Catholicism teaches that God forgives sins. As humans, we have a problem to accept this amazing doctrine once we know what it means, because we know that an act committed, good or evil, is committed forever. We release our acts into eternity and may never call them back, as everyone who has sent an angry email to a boss or girlfriend knows. Sin is a cosmic event, one that no man has no power to delete, to forgive. The idea of a God who is so powerful that He can actually reverse this act, may, in a sense, reach into the structure of space and time and pluck it out of reality, erasing it forever, is something we have a very difficult time accepting.

We say that only God has the power to forgive sins, and understand what that means, we are left mouths agape at the possibility. But we cannot say that He “pardons” in the sense the word with Kasper and his followers (both above his station in the Church and below). God does not just shrug and say, "Well, I guess I just can get past it..." God’s forgiveness removes the sin, it ‘”deletes” sin, “et omnes iniquitates meas dele...” and we are made into new beings, “whiter than snow.”

Apparently even Kasperites were aware that this is something we can not do. And so, in a manifestation of their inability to believe in this supremely and astoundingly powerful God, in their atheistic materialism, they propose something that humans are, just barely, capable of instead.

In fact, this business of “pardon” reminds me of the Calvinist notion that we are not really healed from sin, that God “covers” it with grace. In Calvinist "forgiveness" we are left essentially unchanged. (His very apt analogy for this horrible and wicked idea, is that the "saved" are like manure pile covered in a layer of snow, and will remain in this state for all eternity. Nice isn't it?). This is an essentially materialist view, that God is not strong enough to remove or to erase our sins, so that we are stuck forever with sin and can never have our hearts changed from one of stone to a heart of flesh. It denies God's ability to remake us into new beings and miraculously heal the real problem.

Kasper himself recently stated that "heroic virtue" is nice and all, if you can find it, but this is not something for the "average Christian" to strive for.

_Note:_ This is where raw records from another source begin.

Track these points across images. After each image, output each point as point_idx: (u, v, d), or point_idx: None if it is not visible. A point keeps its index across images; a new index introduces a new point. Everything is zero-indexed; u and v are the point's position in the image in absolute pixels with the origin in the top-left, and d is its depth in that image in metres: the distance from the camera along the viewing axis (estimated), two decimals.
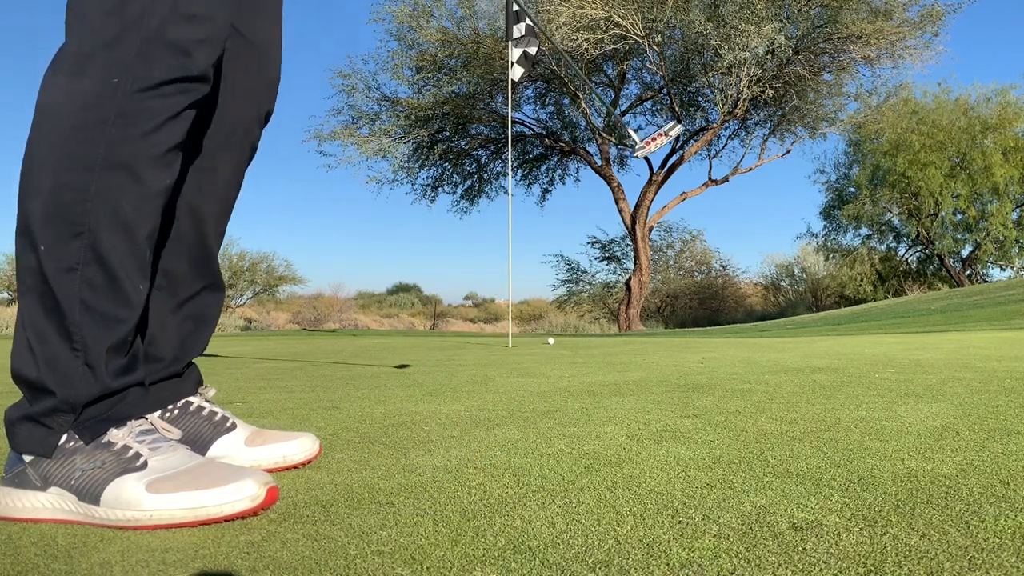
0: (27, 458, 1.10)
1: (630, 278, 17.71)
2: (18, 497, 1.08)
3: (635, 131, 1.30)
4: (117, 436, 1.09)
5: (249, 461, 1.30)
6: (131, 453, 1.08)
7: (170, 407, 1.34)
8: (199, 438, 1.32)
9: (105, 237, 1.06)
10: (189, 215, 1.30)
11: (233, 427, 1.35)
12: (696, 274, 27.67)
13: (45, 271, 1.05)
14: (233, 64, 1.26)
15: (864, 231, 25.81)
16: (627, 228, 17.83)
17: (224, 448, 1.32)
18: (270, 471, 1.26)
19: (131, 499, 1.03)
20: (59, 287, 1.05)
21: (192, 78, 1.11)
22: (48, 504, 1.07)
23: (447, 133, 17.41)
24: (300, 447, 1.34)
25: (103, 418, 1.10)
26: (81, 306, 1.06)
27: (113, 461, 1.07)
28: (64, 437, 1.08)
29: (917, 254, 26.24)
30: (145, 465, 1.07)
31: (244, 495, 1.03)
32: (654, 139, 1.26)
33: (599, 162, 17.39)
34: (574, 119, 17.66)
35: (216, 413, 1.36)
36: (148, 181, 1.09)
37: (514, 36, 6.42)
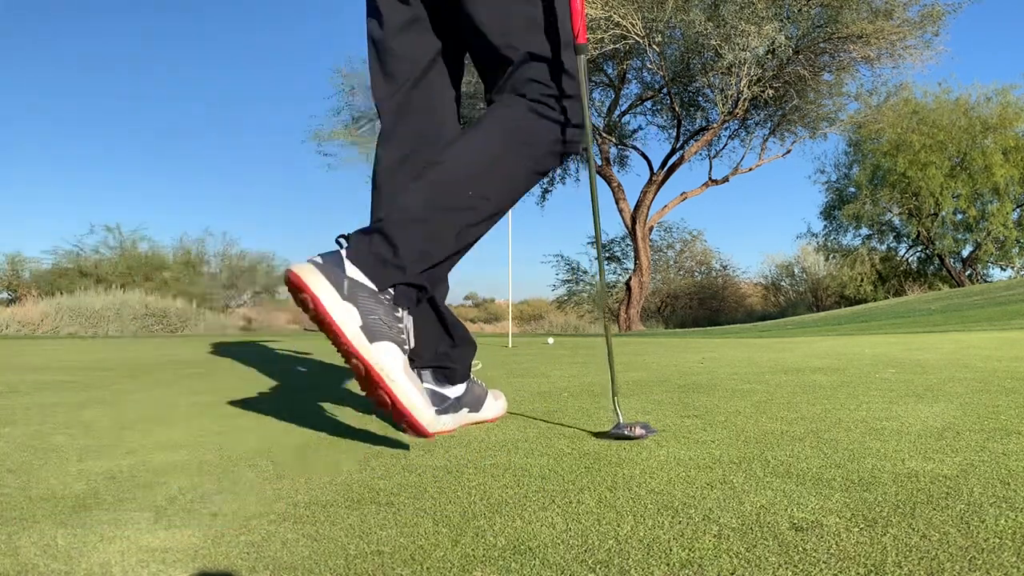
0: (350, 275, 1.32)
1: (630, 278, 17.70)
2: (326, 287, 1.31)
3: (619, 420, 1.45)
4: (406, 320, 1.39)
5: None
6: (404, 336, 1.37)
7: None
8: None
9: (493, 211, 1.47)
10: None
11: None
12: (696, 274, 27.63)
13: (456, 213, 1.42)
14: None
15: (864, 231, 25.79)
16: (627, 228, 17.82)
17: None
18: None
19: (390, 364, 1.30)
20: (449, 223, 1.42)
21: (570, 154, 1.55)
22: (342, 310, 1.30)
23: None
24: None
25: (413, 298, 1.40)
26: (457, 237, 1.43)
27: (397, 333, 1.35)
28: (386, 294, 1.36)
29: (917, 254, 26.22)
30: (405, 352, 1.35)
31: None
32: (634, 429, 1.41)
33: (599, 162, 17.39)
34: None
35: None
36: (505, 210, 1.50)
37: None
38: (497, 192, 1.47)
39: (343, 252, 1.35)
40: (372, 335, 1.30)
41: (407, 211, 1.40)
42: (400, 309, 1.37)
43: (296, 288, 1.31)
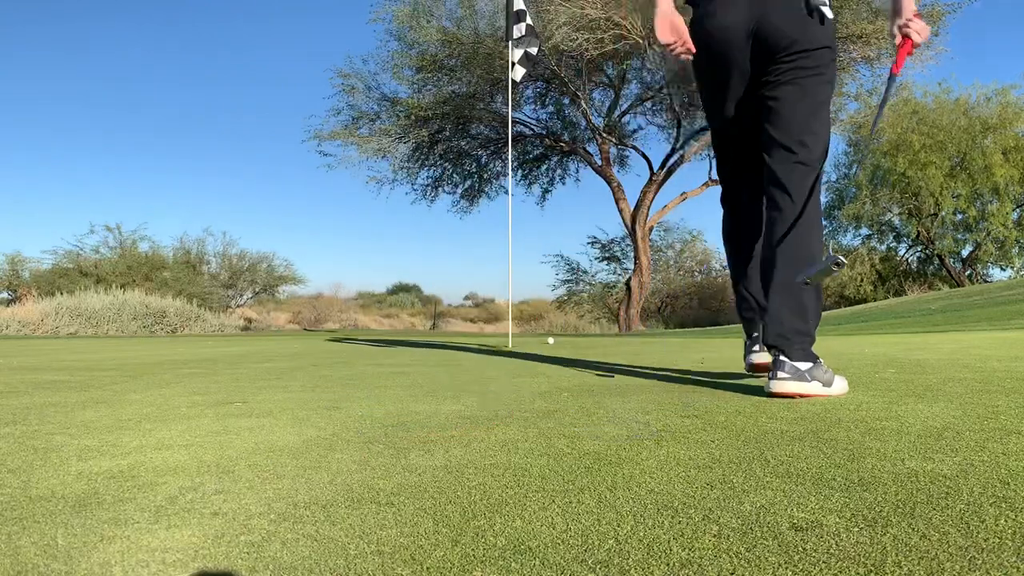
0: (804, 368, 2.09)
1: (630, 278, 17.69)
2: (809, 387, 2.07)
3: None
4: (822, 362, 2.14)
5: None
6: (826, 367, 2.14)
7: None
8: None
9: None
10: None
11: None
12: (696, 274, 27.61)
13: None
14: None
15: (864, 231, 25.79)
16: (627, 228, 17.82)
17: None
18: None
19: (840, 385, 2.12)
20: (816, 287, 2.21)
21: None
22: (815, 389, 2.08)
23: (447, 133, 17.39)
24: None
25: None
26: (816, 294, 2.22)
27: (829, 373, 2.11)
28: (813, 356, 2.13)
29: (917, 254, 26.21)
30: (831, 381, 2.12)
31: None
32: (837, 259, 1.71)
33: (599, 162, 17.38)
34: (574, 119, 17.65)
35: None
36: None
37: (514, 36, 6.42)
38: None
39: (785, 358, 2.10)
40: (828, 383, 2.10)
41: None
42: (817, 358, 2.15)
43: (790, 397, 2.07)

A doctrine I cannot help but find deeply depressing.

Kasper’s proposal is, in effect, atheistic, and assumes that sin is something we ourselves, in the absence of a God powerful enough to “blot out” sin forever and remake us, simply have to deal with as best we can. In Kasper’s depressing universe, God does not step in and act, He does not give the grace to persevere either in a difficult marriage, or for sexual constancy after the marriage “fails”. With a few exceptional and essentially inexplicable, freakish cases of rare “heroic virtue” (that comes from no supernatural source) we are merely animals, helpless under the spell of our carnal impulses.

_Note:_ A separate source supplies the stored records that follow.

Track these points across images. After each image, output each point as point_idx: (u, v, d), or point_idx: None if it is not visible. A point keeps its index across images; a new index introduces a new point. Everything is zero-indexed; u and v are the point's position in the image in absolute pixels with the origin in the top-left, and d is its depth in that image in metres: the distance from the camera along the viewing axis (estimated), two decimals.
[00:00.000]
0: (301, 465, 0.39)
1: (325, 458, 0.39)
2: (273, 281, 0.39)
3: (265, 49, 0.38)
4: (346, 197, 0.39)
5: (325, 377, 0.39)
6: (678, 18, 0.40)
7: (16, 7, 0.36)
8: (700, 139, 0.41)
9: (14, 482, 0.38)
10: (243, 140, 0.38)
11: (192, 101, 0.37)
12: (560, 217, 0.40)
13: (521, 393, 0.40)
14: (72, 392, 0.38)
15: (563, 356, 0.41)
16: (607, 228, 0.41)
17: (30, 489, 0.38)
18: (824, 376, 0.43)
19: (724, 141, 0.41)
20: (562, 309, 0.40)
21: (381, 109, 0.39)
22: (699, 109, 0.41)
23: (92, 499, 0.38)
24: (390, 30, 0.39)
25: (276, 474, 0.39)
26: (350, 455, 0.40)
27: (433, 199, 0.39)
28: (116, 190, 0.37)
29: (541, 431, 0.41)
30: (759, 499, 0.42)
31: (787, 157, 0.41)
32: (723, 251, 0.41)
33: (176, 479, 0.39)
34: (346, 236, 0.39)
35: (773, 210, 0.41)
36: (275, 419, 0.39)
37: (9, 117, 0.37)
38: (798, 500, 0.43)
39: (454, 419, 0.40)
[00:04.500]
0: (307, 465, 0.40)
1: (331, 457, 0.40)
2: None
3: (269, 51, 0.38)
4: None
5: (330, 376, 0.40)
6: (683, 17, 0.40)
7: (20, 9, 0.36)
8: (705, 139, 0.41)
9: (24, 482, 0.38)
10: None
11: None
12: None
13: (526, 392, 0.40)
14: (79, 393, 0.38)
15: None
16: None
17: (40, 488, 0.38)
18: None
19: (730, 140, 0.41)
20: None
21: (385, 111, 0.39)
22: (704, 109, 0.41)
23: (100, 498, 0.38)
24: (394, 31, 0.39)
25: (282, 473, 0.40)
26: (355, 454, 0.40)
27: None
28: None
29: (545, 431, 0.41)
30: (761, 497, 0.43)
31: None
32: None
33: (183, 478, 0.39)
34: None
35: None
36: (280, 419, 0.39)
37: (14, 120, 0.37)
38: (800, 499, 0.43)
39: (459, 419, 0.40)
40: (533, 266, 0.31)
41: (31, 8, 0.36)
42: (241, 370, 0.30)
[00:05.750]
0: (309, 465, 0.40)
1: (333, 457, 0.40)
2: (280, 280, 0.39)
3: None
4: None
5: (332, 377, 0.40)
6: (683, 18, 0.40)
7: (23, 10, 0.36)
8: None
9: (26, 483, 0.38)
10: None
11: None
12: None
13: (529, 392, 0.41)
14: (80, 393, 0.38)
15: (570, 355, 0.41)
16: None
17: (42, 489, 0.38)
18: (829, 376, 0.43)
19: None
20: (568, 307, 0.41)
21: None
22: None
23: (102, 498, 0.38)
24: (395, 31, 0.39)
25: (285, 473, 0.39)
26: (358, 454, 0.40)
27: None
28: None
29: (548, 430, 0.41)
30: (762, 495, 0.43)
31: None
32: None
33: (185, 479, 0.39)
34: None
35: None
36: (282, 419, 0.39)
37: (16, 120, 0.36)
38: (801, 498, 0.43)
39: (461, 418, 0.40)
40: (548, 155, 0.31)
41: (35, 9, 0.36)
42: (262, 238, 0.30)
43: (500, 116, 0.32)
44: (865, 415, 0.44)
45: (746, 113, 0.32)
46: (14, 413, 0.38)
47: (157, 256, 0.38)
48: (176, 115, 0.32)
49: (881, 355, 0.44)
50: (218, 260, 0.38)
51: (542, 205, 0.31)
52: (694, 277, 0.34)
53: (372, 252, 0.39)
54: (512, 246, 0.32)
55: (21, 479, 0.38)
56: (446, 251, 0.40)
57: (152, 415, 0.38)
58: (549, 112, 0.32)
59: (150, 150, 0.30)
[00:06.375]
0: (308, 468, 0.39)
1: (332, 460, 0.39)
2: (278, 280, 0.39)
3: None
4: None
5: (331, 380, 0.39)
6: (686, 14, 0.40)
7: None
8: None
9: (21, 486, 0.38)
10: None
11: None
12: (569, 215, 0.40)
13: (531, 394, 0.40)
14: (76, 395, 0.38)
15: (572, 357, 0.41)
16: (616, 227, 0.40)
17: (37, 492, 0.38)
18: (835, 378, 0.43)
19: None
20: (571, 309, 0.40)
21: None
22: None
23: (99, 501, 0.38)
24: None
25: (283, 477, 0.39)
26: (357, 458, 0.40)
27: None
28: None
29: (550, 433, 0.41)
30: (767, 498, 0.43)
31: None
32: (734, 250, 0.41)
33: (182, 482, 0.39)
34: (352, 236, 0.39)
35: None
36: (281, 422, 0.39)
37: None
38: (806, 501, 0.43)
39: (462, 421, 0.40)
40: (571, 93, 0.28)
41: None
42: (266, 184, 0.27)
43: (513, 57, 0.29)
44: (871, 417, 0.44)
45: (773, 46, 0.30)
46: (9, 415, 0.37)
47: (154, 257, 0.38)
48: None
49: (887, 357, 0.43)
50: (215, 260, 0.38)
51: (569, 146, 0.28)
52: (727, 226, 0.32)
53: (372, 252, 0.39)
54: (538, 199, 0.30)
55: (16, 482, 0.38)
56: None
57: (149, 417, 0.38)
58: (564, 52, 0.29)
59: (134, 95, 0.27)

But I do not want the Bishops of the Synod to change either Church doctrine or practice. To do so would be to try to impose these awful, materialistic, atheistic ideas into the life of the Church. It would be putting out the light of both faith and reason, and shrugging helplessly at sin.

I don’t want to have my sins “pardoned.” I don’t want to remain in them, and remain the same kind of creature that sinned in the first place, because it means that I am all the more likely to sin again and again and never stop. I know full well that I have no power on my own to stop myself from sinning, and I most desperately need the tremendous, unimaginable power of God to “blot out” my sins, to erase them from reality entirely and utterly remake me into a new kind of being.

Here is the real reason this proposal Kasper is so outrageous in this cosmic level, beyond the terrible damage done to the Church and for the people, to teach them, that the breaking of the marriage vow is not a big deal. The attempt to impose this dead, materialistic universe, a world in which there may be a "god" of some sort, but who does not really care about sin or really want to make us better. Or have the power to do so.